---
title: "JSON Web Token"
slug: "json-web-token"
description: "Follow these steps to implement authentication with a refreshable token:"
tags: ["Access Token", "JWT Authentication", "Refresh Token"]
updated: 2026-02-26T14:57:54Z
published: 2026-02-26T14:57:54Z
canonical: "knowledge.navvis.com/json-web-token"
---

> ## Documentation Index
> Fetch the complete documentation index at: https://knowledge.navvis.com/llms.txt
> Use this file to discover all available pages before exploring further.

# JSON Web Token

Follow these steps to implement authentication with a refreshable token:

1. Login using the `/api/auth/mandate/request` or the `/api/auth/generate_tokens` endpoint.

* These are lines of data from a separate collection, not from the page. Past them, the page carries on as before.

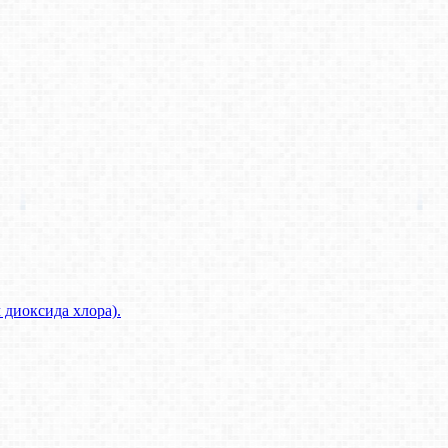
диоксида хлора).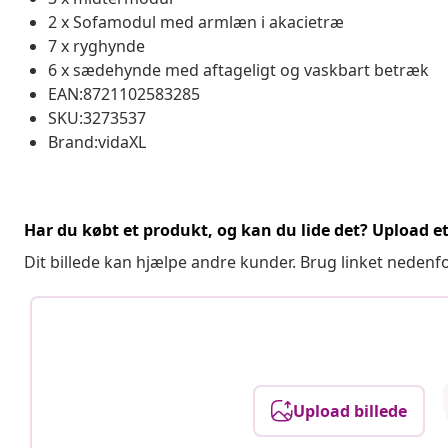
2 x Sofamodul med armlæn i akacietræ
7 x ryghynde
6 x sædehynde med aftageligt og vaskbart betræk
EAN:8721102583285
SKU:3273537
Brand:vidaXL
Har du købt et produkt, og kan du lide det? Upload et 
Dit billede kan hjælpe andre kunder. Brug linket nedenf
Upload billede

An access token and a refresh token will be returned.
2. The two tokens need to be stored for future use.
3. Any authenticated request will require the access token to be present in the HTTP header.
4. When the access token is about to expire, the refresh token can be used to obtain a new access token, using the `/api/auth/refresh_access_token` endpoint.
5. If the JWT is **refreshable**, go to step 3 until the refresh token is about to expire. A new refresh token can be obtained using the previously obtained refresh token (which is about to expire) by using `/api/auth/update_refresh_token` endpoint.
6. If the JWT is **non-refreshable**, a new login needs to be performed again to start over. Return to step 1.